\(15^{th}\) BEEN Conference - LUISS, 23 January 2026
DEM, University of Trento
DEM, University of Trento
DEM, University of Trento
Do non-binding promises increase cooperation in a five-player centipede?
Mechanisms:
How likely is a player to send a pass promise?
How likely is a player to cooperate after receiving a promise?
Key idea
In sequential chains, policy leverage may lie in eliciting explicit commitments, not in richer communication.
Centipede cooperation
Promises and cooperation
| Treatment | Promise (available?) | Mandatory promise (Take/Pass) | Fee for sending message |
|---|---|---|---|
| Baseline (B) | ✗ | ✗ | ✗ |
| Cheap Talk (C) | ✓ | ✓ | ✗ |
| Voluntary (V) | ✓ | ✗ | ✗ |
| Fee (F) | ✓ | ✗ | ✓ |
- H1 (Promises): take-up of pass promises differs by regime.

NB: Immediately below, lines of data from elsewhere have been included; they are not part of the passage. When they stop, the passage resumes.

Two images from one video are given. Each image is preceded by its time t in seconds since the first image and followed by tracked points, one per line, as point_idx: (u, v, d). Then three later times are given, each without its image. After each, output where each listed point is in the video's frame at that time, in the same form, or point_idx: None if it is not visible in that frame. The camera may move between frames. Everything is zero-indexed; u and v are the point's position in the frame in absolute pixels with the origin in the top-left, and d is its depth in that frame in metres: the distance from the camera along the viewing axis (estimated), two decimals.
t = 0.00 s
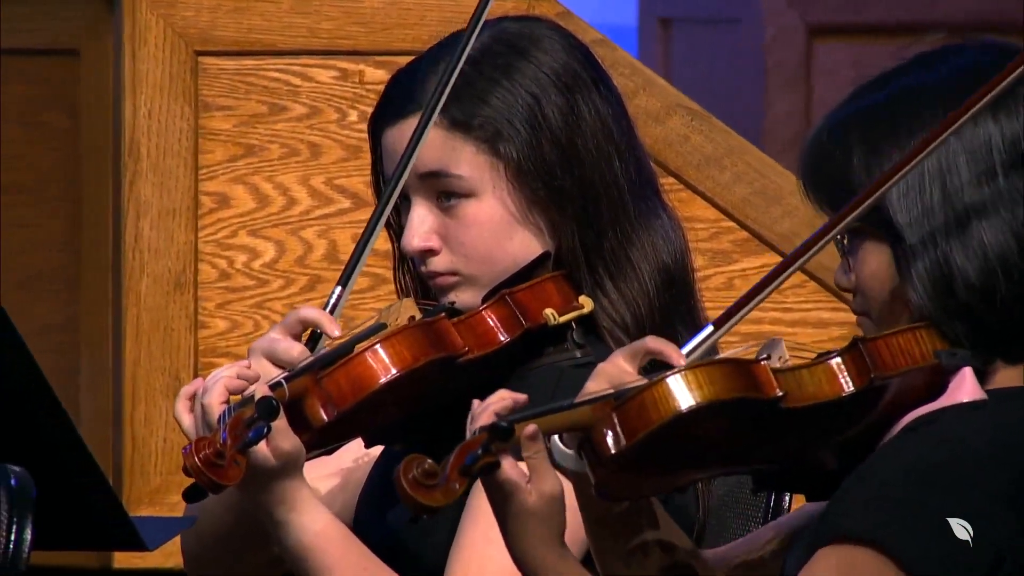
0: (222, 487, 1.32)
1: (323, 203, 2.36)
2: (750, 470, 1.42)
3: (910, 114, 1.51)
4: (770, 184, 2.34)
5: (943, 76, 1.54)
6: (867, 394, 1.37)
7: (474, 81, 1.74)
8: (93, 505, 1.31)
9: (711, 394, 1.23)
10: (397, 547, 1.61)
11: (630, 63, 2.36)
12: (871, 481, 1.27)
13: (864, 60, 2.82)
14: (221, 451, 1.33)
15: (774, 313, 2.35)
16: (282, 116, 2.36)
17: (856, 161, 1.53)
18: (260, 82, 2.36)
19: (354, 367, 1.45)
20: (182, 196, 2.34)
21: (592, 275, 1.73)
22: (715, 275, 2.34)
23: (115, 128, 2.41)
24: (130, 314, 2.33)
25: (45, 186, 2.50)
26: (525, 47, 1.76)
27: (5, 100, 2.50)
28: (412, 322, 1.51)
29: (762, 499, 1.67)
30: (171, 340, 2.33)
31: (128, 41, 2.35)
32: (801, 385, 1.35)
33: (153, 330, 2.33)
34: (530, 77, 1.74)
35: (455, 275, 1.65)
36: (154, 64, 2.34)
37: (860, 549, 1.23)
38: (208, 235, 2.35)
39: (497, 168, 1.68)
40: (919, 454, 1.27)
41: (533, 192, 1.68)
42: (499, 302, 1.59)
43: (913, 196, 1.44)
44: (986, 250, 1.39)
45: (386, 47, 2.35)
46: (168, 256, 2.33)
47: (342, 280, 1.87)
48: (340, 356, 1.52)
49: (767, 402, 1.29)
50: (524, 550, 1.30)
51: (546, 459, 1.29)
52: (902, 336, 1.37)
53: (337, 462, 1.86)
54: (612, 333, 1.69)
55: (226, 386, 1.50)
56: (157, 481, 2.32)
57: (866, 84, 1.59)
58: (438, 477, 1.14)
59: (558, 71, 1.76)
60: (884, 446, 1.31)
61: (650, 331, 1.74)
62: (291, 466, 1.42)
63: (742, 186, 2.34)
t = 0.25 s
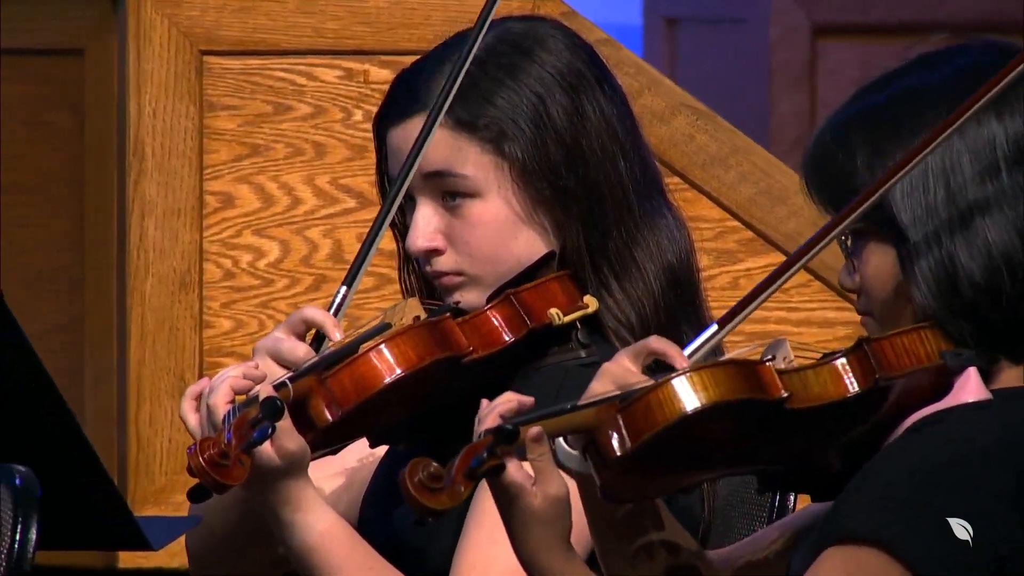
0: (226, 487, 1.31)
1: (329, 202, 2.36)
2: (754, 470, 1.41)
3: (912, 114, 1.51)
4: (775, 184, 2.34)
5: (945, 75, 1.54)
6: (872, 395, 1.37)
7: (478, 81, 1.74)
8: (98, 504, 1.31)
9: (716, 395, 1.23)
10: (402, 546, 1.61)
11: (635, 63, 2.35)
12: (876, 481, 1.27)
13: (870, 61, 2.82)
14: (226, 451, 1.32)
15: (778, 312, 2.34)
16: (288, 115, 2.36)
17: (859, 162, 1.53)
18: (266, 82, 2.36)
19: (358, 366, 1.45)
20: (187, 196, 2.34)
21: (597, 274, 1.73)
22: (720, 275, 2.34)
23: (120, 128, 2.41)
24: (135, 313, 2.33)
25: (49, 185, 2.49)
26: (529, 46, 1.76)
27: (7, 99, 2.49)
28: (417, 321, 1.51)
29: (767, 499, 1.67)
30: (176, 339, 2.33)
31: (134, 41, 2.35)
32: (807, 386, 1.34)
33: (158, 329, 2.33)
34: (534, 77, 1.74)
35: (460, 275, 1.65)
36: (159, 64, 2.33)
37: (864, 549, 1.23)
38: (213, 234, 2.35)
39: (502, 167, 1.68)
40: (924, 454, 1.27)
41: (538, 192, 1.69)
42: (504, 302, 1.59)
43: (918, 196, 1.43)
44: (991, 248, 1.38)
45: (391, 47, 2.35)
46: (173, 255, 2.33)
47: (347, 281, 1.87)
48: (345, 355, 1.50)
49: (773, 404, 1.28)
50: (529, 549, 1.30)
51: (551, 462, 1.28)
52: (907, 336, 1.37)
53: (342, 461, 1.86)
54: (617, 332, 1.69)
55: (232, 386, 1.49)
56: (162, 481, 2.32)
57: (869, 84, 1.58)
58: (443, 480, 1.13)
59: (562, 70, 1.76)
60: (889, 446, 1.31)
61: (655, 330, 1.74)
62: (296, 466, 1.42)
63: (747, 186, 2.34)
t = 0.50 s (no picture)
0: (230, 485, 1.31)
1: (332, 202, 2.36)
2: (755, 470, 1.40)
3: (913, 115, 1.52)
4: (778, 184, 2.34)
5: (947, 75, 1.55)
6: (875, 395, 1.36)
7: (479, 81, 1.73)
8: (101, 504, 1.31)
9: (720, 395, 1.23)
10: (405, 546, 1.61)
11: (637, 63, 2.35)
12: (878, 481, 1.27)
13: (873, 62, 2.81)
14: (229, 449, 1.32)
15: (781, 312, 2.34)
16: (291, 115, 2.36)
17: (862, 162, 1.53)
18: (269, 82, 2.36)
19: (361, 365, 1.46)
20: (190, 196, 2.34)
21: (600, 274, 1.74)
22: (723, 275, 2.34)
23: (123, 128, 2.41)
24: (138, 313, 2.33)
25: (52, 185, 2.49)
26: (531, 46, 1.75)
27: (8, 99, 2.49)
28: (420, 321, 1.51)
29: (770, 499, 1.67)
30: (179, 339, 2.33)
31: (137, 41, 2.35)
32: (809, 386, 1.34)
33: (161, 329, 2.33)
34: (536, 77, 1.73)
35: (463, 275, 1.66)
36: (162, 64, 2.34)
37: (865, 549, 1.23)
38: (216, 235, 2.35)
39: (504, 167, 1.68)
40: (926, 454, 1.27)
41: (541, 192, 1.68)
42: (506, 301, 1.59)
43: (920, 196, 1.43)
44: (992, 249, 1.39)
45: (394, 47, 2.35)
46: (176, 256, 2.34)
47: (346, 279, 1.87)
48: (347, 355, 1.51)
49: (775, 404, 1.28)
50: (531, 548, 1.30)
51: (555, 461, 1.28)
52: (909, 337, 1.37)
53: (345, 461, 1.86)
54: (619, 332, 1.71)
55: (236, 385, 1.49)
56: (165, 481, 2.33)
57: (870, 83, 1.58)
58: (448, 480, 1.13)
59: (565, 70, 1.75)
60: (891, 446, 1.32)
61: (657, 330, 1.75)
62: (300, 464, 1.43)
63: (750, 186, 2.34)
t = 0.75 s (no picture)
0: (231, 483, 1.31)
1: (332, 202, 2.36)
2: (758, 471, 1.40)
3: (913, 115, 1.50)
4: (778, 184, 2.34)
5: (950, 75, 1.53)
6: (878, 395, 1.36)
7: (482, 81, 1.74)
8: (102, 504, 1.31)
9: (724, 397, 1.23)
10: (405, 546, 1.61)
11: (638, 63, 2.35)
12: (879, 482, 1.26)
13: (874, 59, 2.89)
14: (231, 447, 1.32)
15: (782, 312, 2.34)
16: (291, 115, 2.36)
17: (863, 167, 1.52)
18: (269, 82, 2.36)
19: (362, 364, 1.45)
20: (191, 196, 2.34)
21: (600, 274, 1.73)
22: (723, 275, 2.33)
23: (123, 128, 2.41)
24: (139, 313, 2.33)
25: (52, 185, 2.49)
26: (533, 46, 1.76)
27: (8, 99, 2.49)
28: (421, 320, 1.50)
29: (770, 499, 1.67)
30: (180, 339, 2.33)
31: (137, 41, 2.35)
32: (811, 386, 1.34)
33: (161, 329, 2.33)
34: (538, 76, 1.74)
35: (464, 275, 1.65)
36: (163, 64, 2.34)
37: (867, 549, 1.22)
38: (216, 235, 2.35)
39: (505, 167, 1.68)
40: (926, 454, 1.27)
41: (542, 192, 1.68)
42: (508, 301, 1.59)
43: (921, 197, 1.43)
44: (994, 249, 1.39)
45: (395, 47, 2.35)
46: (176, 255, 2.33)
47: (351, 280, 1.86)
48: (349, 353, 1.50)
49: (779, 405, 1.28)
50: (532, 548, 1.30)
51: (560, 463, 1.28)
52: (912, 337, 1.37)
53: (346, 460, 1.85)
54: (620, 332, 1.69)
55: (236, 383, 1.49)
56: (165, 480, 2.32)
57: (870, 84, 1.58)
58: (456, 482, 1.13)
59: (566, 70, 1.76)
60: (892, 446, 1.32)
61: (658, 331, 1.75)
62: (302, 463, 1.43)
63: (750, 186, 2.34)
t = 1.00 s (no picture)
0: (232, 481, 1.32)
1: (330, 203, 2.35)
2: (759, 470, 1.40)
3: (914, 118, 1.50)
4: (777, 184, 2.33)
5: (949, 76, 1.53)
6: (877, 395, 1.36)
7: (482, 79, 1.74)
8: (100, 505, 1.31)
9: (722, 395, 1.23)
10: (404, 546, 1.61)
11: (637, 63, 2.35)
12: (878, 482, 1.26)
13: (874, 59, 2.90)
14: (232, 444, 1.33)
15: (781, 313, 2.34)
16: (289, 115, 2.36)
17: (862, 169, 1.52)
18: (267, 82, 2.36)
19: (361, 363, 1.46)
20: (190, 197, 2.34)
21: (598, 274, 1.73)
22: (722, 275, 2.34)
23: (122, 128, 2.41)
24: (137, 313, 2.33)
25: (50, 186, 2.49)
26: (533, 46, 1.76)
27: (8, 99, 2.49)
28: (419, 318, 1.50)
29: (769, 500, 1.66)
30: (179, 340, 2.33)
31: (136, 42, 2.35)
32: (810, 385, 1.34)
33: (160, 329, 2.33)
34: (537, 75, 1.74)
35: (462, 273, 1.65)
36: (161, 64, 2.34)
37: (867, 549, 1.22)
38: (215, 235, 2.35)
39: (504, 166, 1.68)
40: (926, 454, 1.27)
41: (540, 190, 1.69)
42: (506, 300, 1.58)
43: (920, 198, 1.44)
44: (993, 250, 1.39)
45: (393, 47, 2.34)
46: (175, 255, 2.33)
47: (351, 277, 1.86)
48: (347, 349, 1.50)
49: (777, 404, 1.28)
50: (532, 548, 1.30)
51: (558, 462, 1.29)
52: (912, 337, 1.37)
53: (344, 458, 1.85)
54: (618, 332, 1.70)
55: (236, 379, 1.48)
56: (164, 481, 2.32)
57: (871, 84, 1.58)
58: (453, 479, 1.13)
59: (565, 69, 1.76)
60: (892, 446, 1.32)
61: (654, 330, 1.74)
62: (301, 461, 1.43)
63: (749, 186, 2.34)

- H1a: Pass promises same in V and C.
- H1b: Pass promises lower in F than V.
- H2 (Cooperation): any promise regime increases Pass vs Baseline.
- H3 (Credibility/response):
- H3a: Pass promise triggers more passing in V than C (silence makes it “less coerced”).
- H3b: Pass promise triggers more passing in F than V (fee increases credibility).
Takeaway
Aggregate cooperation is driven primarily by the prevalence of explicit commitments, not by large credibility shifts conditional on a promise.